** Opening Excerpted data block **

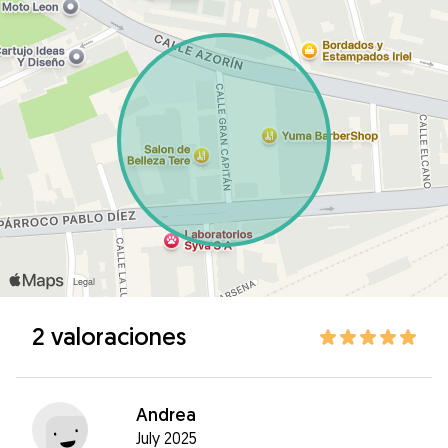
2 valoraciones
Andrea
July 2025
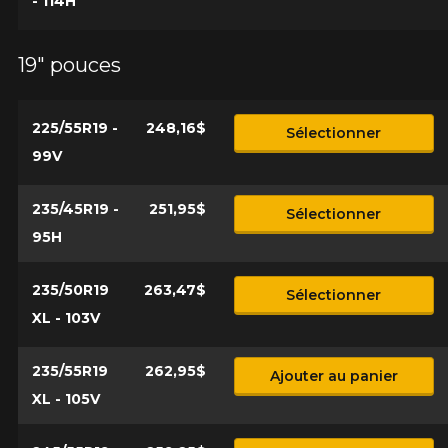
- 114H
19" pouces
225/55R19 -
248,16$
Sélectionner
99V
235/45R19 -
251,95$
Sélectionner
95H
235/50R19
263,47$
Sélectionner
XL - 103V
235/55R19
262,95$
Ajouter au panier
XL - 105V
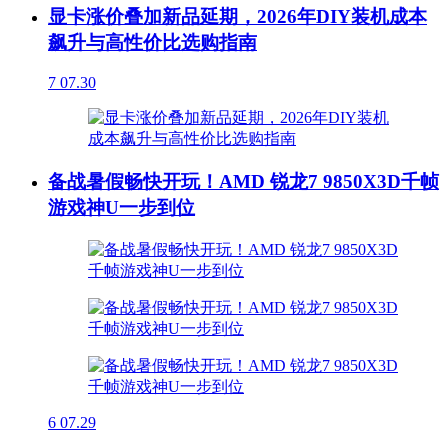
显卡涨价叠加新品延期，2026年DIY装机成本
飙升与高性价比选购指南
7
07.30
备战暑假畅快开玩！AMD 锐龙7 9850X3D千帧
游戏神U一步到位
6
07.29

** Closing Excerpted data block **

## Description of the task
Could you arrange the lines above as a numbered list, skipping any blank lines and leaving out the pictures?

## Output for this exercise
1. 2 valoraciones
2. Andrea
3. July 2025
4. - 114H
5. 19" pouces
6. 225/55R19 -
7. 248,16$
8. Sélectionner
9. 99V
10. 235/45R19 -
11. 251,95$
12. Sélectionner
13. 95H
14. 235/50R19
15. 263,47$
16. Sélectionner
17. XL - 103V
18. 235/55R19
19. 262,95$
20. Ajouter au panier
21. XL - 105V
22. 显卡涨价叠加新品延期，2026年DIY装机成本
23. 飙升与高性价比选购指南
24. 7
25. 07.30
26. 备战暑假畅快开玩！AMD 锐龙7 9850X3D千帧
27. 游戏神U一步到位
28. 6
29. 07.29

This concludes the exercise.